Session man richiestissimo, noto soprattutto per il lungo sodalizio con Jackson Browne, chitarre, violini, bouzouki, banjo, mandolini e altri strumenti di Lindley si ascoltano nei dischi (e nei concerti) del gotha del cantautorato statunitense, da Linda Ronstadt a Ry Cooder, da Bonnie Raitt a Warren Zevon, da Curtis Mayfield a Dolly Parton. Dei servigi di Lindley hanno goduto pure James Taylor nel suo ‘In the Pocket’ (1976), dieci anni prima Leonard Cohen nell’album di debutto, gli America dell’eponimo del 1971, il Dylan di ‘Under the Red Sky’ e ancora Springsteen (‘The Promise’), il Rod Stewart solista di metà Settanta, Shawn Colvin, Rickie Lee Jones e tanti altri.

Cresciuto a Los Angeles, David Lindley deve almeno un grazie alla collezione di folk coreano e sitar indiano del padre, i 78 giri che lo spingono a sposare prima il violino, poi l’ukulele e il banjo.
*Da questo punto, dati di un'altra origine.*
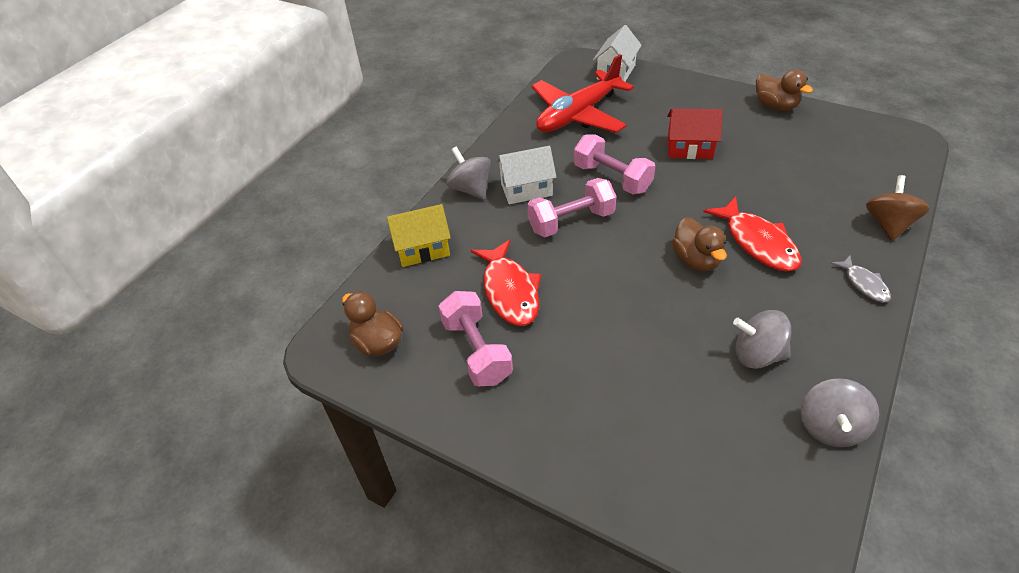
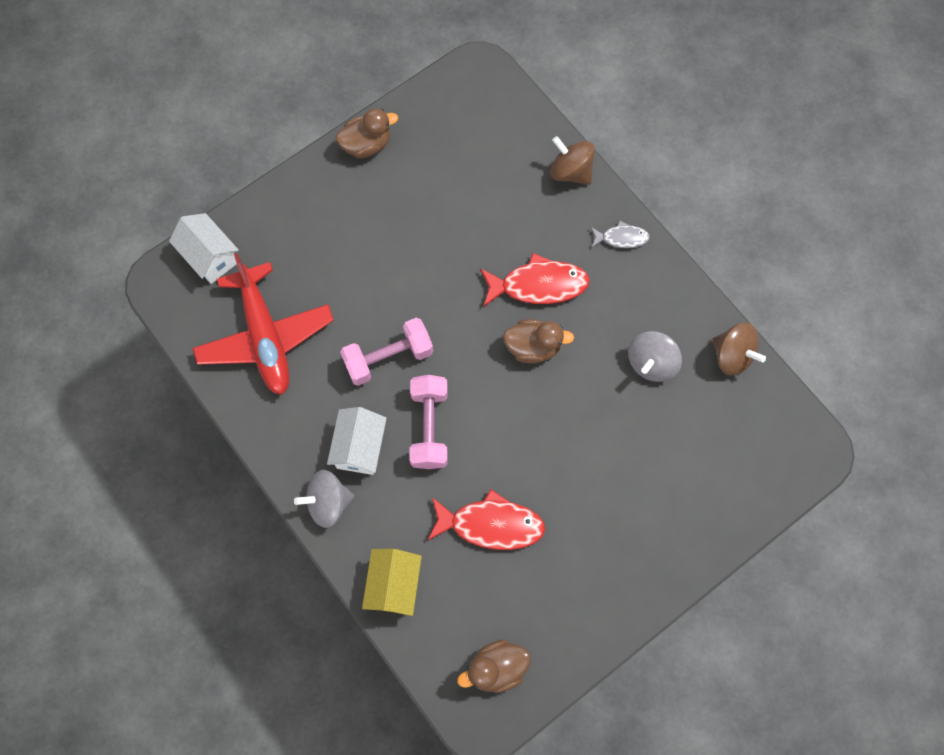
camera: 70 degrees left, 25 degrees up
pink dumbbell [439,291,513,386] -> none
red house [667,109,723,159] -> none
grey spinning top [801,378,879,447] -> brown spinning top [712,323,766,376]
Nel 1966 fonda i Kaleidoscope, nei quali rimane fino al 1970; allo loro scioglimento, vola a Londra dove suona nella band di Terry Reid. È del 1972 l’incontro con Jackson Browne, che più tardi, nel 1981, gli produrrà l’album ‘El Rayo-X’. Al Rolling Stone, una decina di anni fa, a proposito della sua collaborazione con Browne, Lindley dichiarò: "Ascoltavo la canzone, che è al centro di tutto. Se parlava di un amico di Jackson morto, allora pensavo a qualcosa di appropriato. Non suoni un assolo di Chuck Berry nel mezzo di ‘Song For Adam’ (brano, appunto, di Browne per il defunto amico Adam Saylor, ndr). L’assolo è una gran cosa, ma non in quel momento".

Prima di ‘Love Is Strange: En Vivo Con Tino’, album live del 2010 che documenta le date spagnole di un tour in duo (Independent Music Award per la migliore performance live su disco), Lindley compare in tutti i dischi di Jackson Browne dal 1973 al 1996, dunque da ‘For Everyman’ a ‘Looking East’, nei quali ha lasciato molti storici assoli: da quello in ‘Late For The Sky’, dall’omonimo album del 1974, a quello in ‘Running On Empty’, dall’omonimo album del 1977. Su questo disco, registrato dal vivo in ogni posto possibile, compreso il bus e le stanze d’albergo, nella celeberrima ‘Stay’ (classico del 1960 cui Browne regalò nuova vita) Lindley canta il divertente falsetto di uno dei ritornelli della canzone.

Sul suo sito ufficiale, Lindley aveva catalogato parte degli strumenti suonati o posseduti dagli anni Sessanta in avanti, ammettendo però di non avere alcuna idea di quanti, complessivamente, ne avesse suonati. Nel silenzio social di Jackson Browne, songwriters e gente delle sei corde sono invece generosi di tributi. Uno, in particolare, riassume l’importanza di David Lindley, artista virtuoso, geniale, simpatico. È a firma Joe Bonamassa, nato nell’anno di ‘Running on Empty’: "Ha cambiato le regole del gioco a tutti noi".